Training · intermediate
Instruction Tuning
Instruction tuning is fine-tuning on examples of (instruction, desired response) pairs so a base model learns to follow natural-language directions.
Explanation
A base LLM trained only on next-token prediction tends to complete text rather than follow instructions. If you prompt "Write a poem about the sea," a base model might continue "...and other writing tips for beginners." Instruction tuning explicitly teaches the model that "Write a poem about the sea" is a request to produce a poem.
The training data is usually a mix of human-written instruction examples (FLAN, OpenAssistant) and instructions distilled from a larger model. Most public chat models — Llama-3-Instruct, Mistral-Instruct — are instruction-tuned versions of corresponding base models.
Instruction tuning typically comes before RLHF in the post-training pipeline.
Examples
- FLAN tuning Google's T5 to follow instructions.
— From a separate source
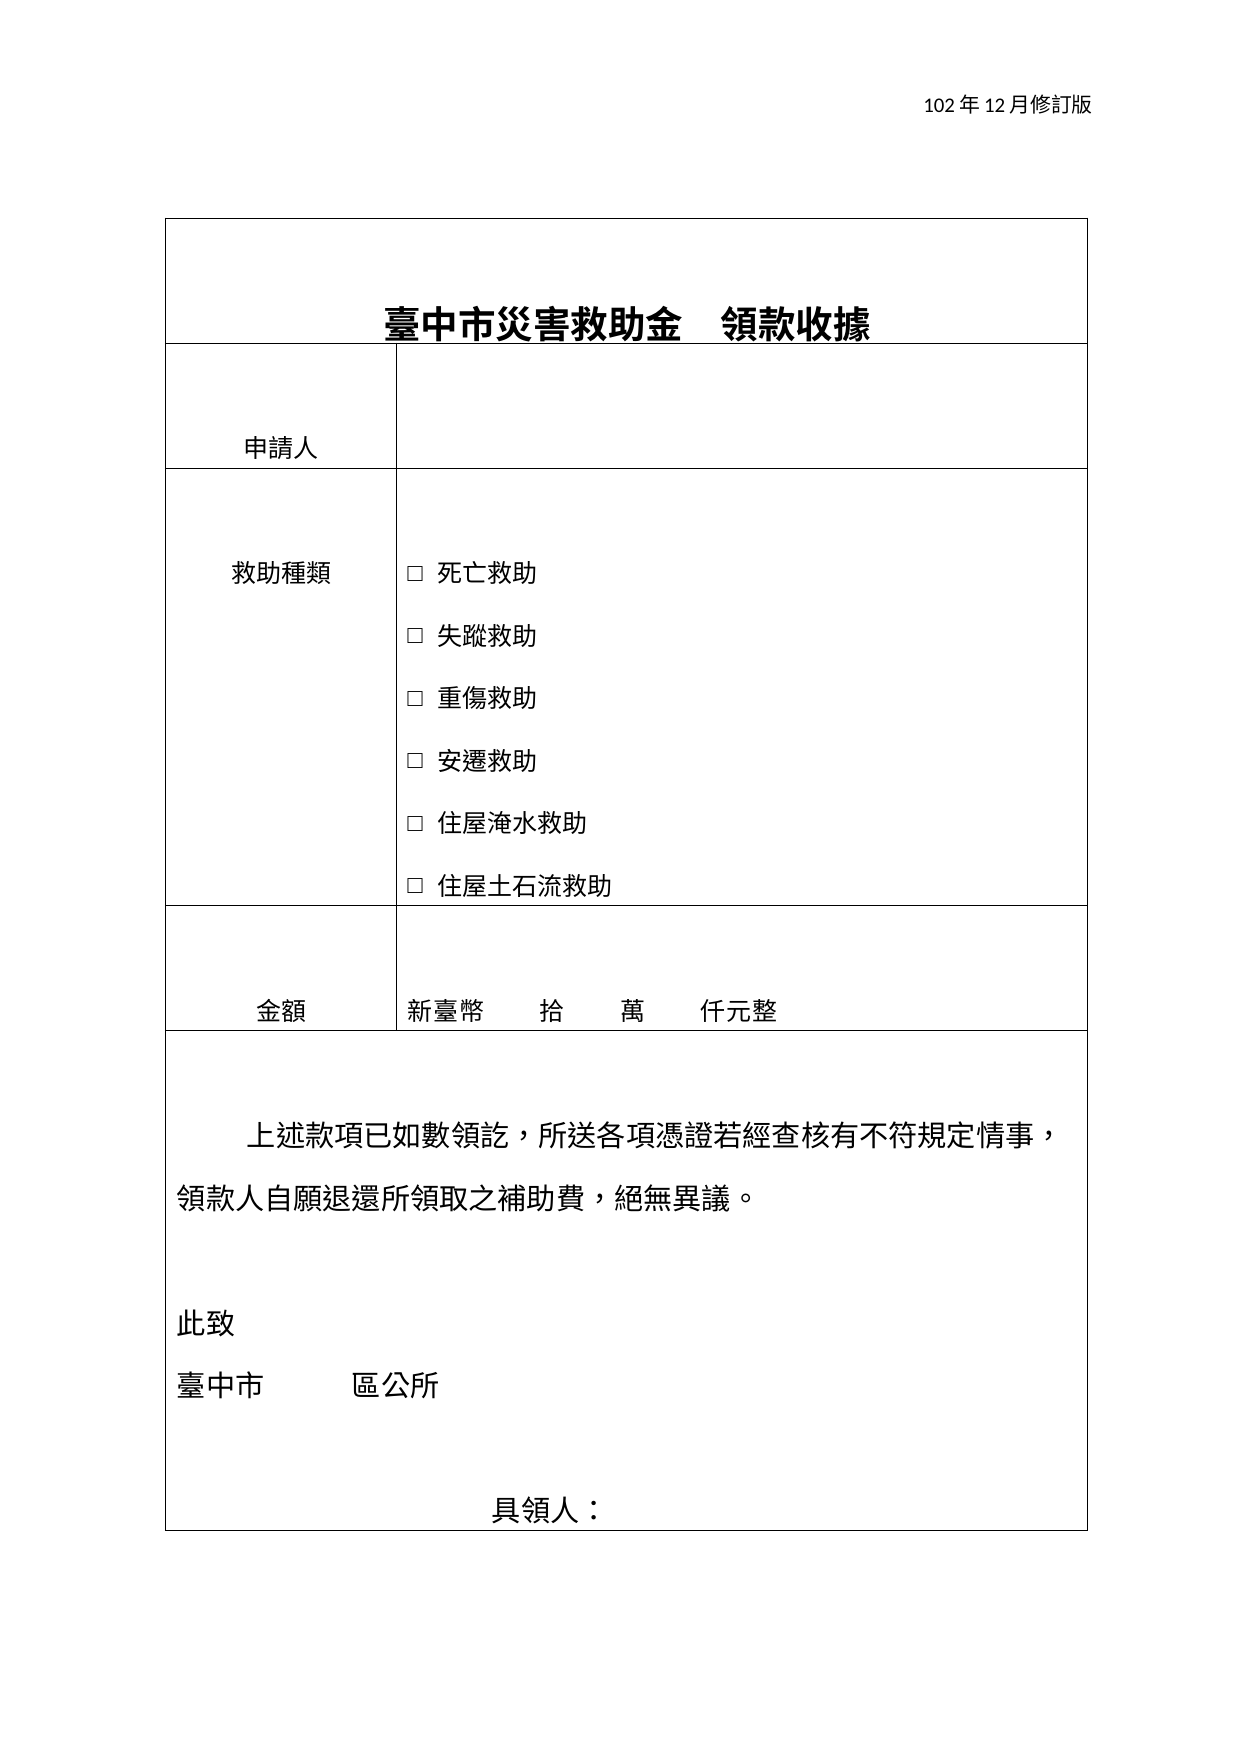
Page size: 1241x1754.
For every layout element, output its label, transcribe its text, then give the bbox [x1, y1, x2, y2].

- Llama-3-8B-Instruct: the instruction-tuned variant of Llama-3-8B.
Frequently asked
What is Instruction Tuning?
Instruction tuning is fine-tuning on examples of (instruction, desired response) pairs so a base model learns to follow natural-language directions.
What is an example of instruction tuning?
FLAN tuning Google's T5 to follow instructions.
How is Instruction Tuning related to Fine-tuning?
Instruction Tuning and Fine-tuning are both training concepts. Fine-tuning continues training a pretrained model on a smaller, task-specific dataset, adjusting its weights to specialize behavior or knowledge.
Is Instruction Tuning considered intermediate?
Instruction Tuning is generally considered intermediate-level material in the AI and LLM space.